▶ [PROBLEM DETAILS]: Word for word, restate the entries that follow.
START MATERIAL FOR THIS TASK
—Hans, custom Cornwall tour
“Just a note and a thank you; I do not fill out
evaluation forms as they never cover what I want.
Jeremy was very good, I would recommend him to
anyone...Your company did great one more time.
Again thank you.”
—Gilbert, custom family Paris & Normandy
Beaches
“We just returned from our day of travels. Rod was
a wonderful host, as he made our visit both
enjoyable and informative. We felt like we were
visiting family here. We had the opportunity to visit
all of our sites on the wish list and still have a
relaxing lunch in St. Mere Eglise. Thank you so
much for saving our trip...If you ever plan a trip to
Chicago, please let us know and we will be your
END MATERIAL FOR THIS TASK
▶ [RESPONSE FOR THIS EXERCISE]:
—Hans, custom Cornwall tour
“Just a note and a thank you; I do not fill out
evaluation forms as they never cover what I want.
Jeremy was very good, I would recommend him to
anyone...Your company did great one more time.
Again thank you.”
—Gilbert, custom family Paris & Normandy
Beaches
“We just returned from our day of travels. Rod was
a wonderful host, as he made our visit both
enjoyable and informative. We felt like we were
visiting family here. We had the opportunity to visit
all of our sites on the wish list and still have a
relaxing lunch in St. Mere Eglise. Thank you so
much for saving our trip...If you ever plan a trip to
Chicago, please let us know and we will be your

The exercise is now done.